Orang-orang yang telah menempuh pola bisnis demikian, sulit berubah. Bahkan banyak yang menolak berubah. Karena yang dipikirkan hanyalah tentang hari ini. Mereka tak punya impian panjang karena keliru menafsirkan anjuran agama yang melarang manusia berangan-angan.
Saya teringat kisah seorang pengusaha muda Aceh yang berniaga kepiting bakau. Produk laut yang ia beli dari Lamno dan Seunuddon diekspor ke mancanegara. Konsumen kepiting yang ia niagakan ada di Malaysia, Singapura, hingga ke Shanghai. Di Kota Yulan Magnolia itu, harga kepiting yang ia eksport telah meningkat berkali lipat.
Sejak awal berbisnis ekspor kepiting hingga saat ini, permintaan dari buyer semakin meningkat volumenya. Mengapa? Karena dia menjaga kualitas kepiting. Barang yang diterima buyer sama kualitasnya dengan yang mereka baca di brosur niaga.
“Sekali konsumen kecewa, bisnis dalam masalah. Kalau berkali-kali, usaha pasti mati,” terang si eksportir
Lalu ada kisah perempuan eksportir asam sunti. Anda tentu tertawa, asam sunti kok diekspor? Nyatanya sunti benar-benar diekspor ke luar negeri. Ada yang sudah diolah, ada yang masih utuh. Meski pangsanya masih kecil, tapi sudah dikirim ke Eropa. Bisnis tersebut dirintis beberapa tahun lalu. Saat ini kian menjanjikan prospek cerah.
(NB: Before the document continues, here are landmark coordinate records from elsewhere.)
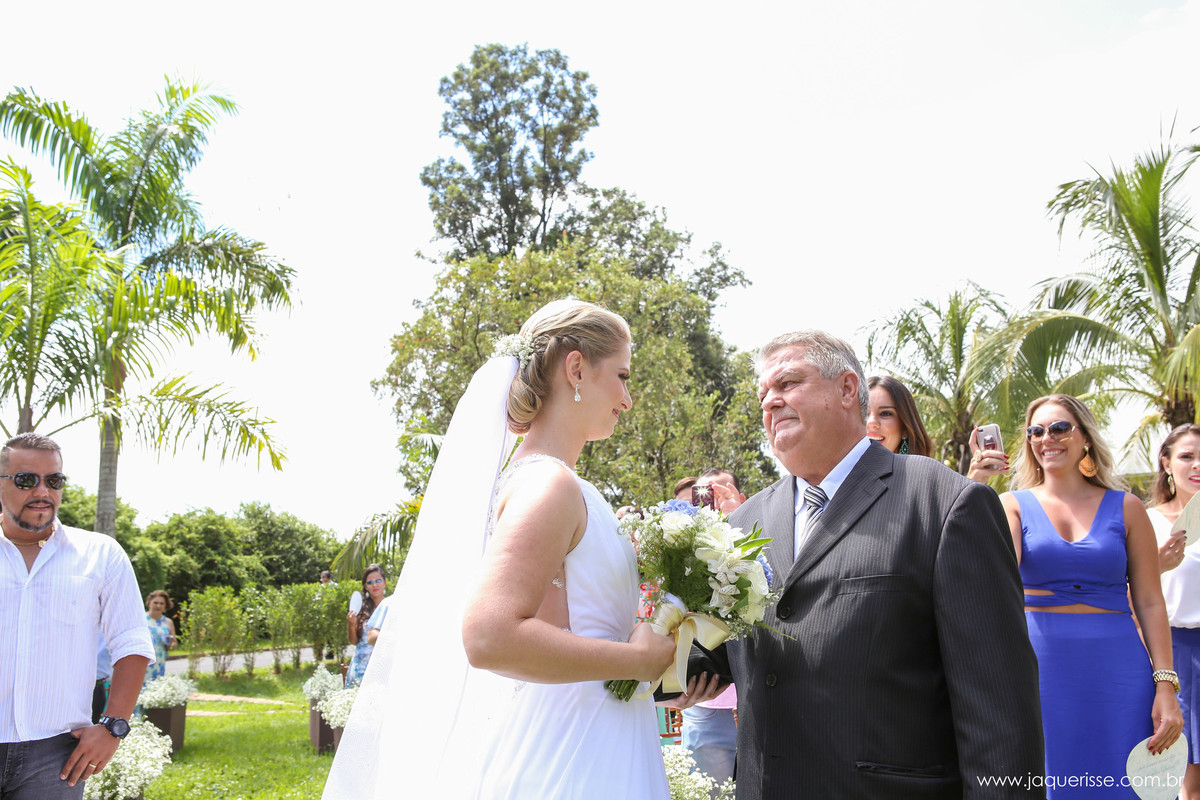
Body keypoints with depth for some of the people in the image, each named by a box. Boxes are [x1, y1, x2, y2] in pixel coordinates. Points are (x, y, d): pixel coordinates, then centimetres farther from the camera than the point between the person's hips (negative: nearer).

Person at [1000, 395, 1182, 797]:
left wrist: (1165, 685, -4)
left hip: (1116, 670, 1)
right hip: (1039, 665, -1)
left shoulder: (1125, 507, 7)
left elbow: (1150, 602, 5)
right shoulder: (1015, 504, 4)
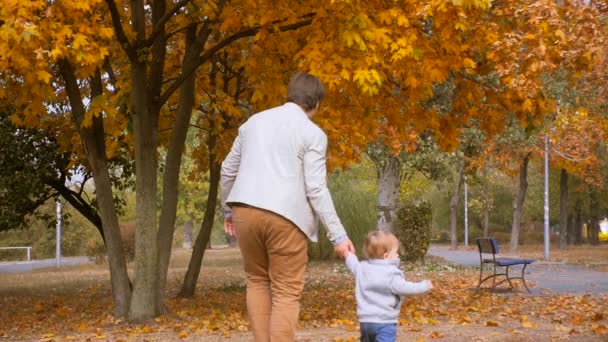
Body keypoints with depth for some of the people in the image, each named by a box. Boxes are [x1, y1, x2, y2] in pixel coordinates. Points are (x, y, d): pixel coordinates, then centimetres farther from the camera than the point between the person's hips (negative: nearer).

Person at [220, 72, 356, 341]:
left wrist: (228, 209, 34)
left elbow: (228, 170, 21)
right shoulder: (313, 133, 1)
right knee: (286, 293, 2)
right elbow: (316, 190, -7)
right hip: (285, 217, -4)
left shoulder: (254, 121, 17)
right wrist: (338, 235, -4)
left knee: (257, 281, 20)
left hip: (245, 211, 5)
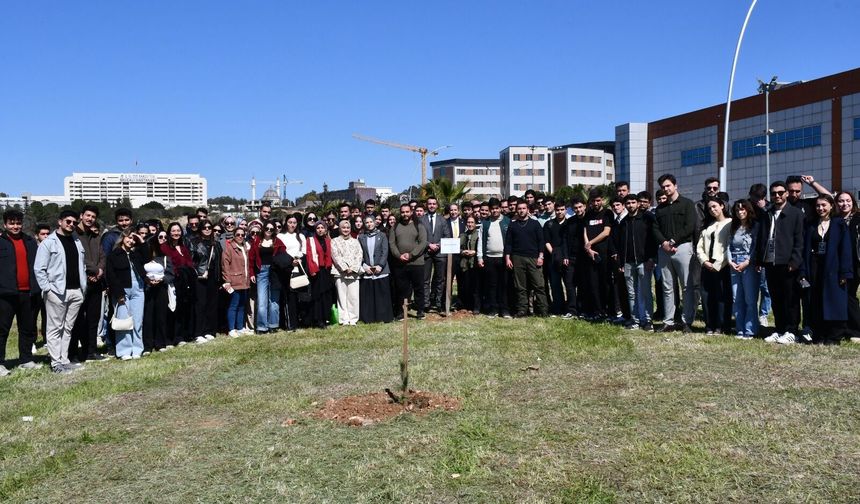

Buyer tetap menunggu sunti dari sang pengusaha UMKM. Ia berhasil mengikat pasar dengan kualitas dan rantai pasok yang stabil.
Setelah ditelisik, kuncinya terletak pada kualitas rasa yang konsisten, bentuk kemasan, harga kompetitif, dan rantai pasok stabil. Intinya, produk yang tidak menipu konsumen akan diminati terus-menerus.
Demikian juga bisnis media. Untuk mengikat konsumen, produk jurnalistik yang dihasilkan juga harus bermutu, penting, dan dibutuhkan. Jumlah pembaca sangat penting, tapi bukan satu-satunya tolok ukur. Media yang segmented juga dapat menghasilkan keuntungan bisnis berlipat ganda.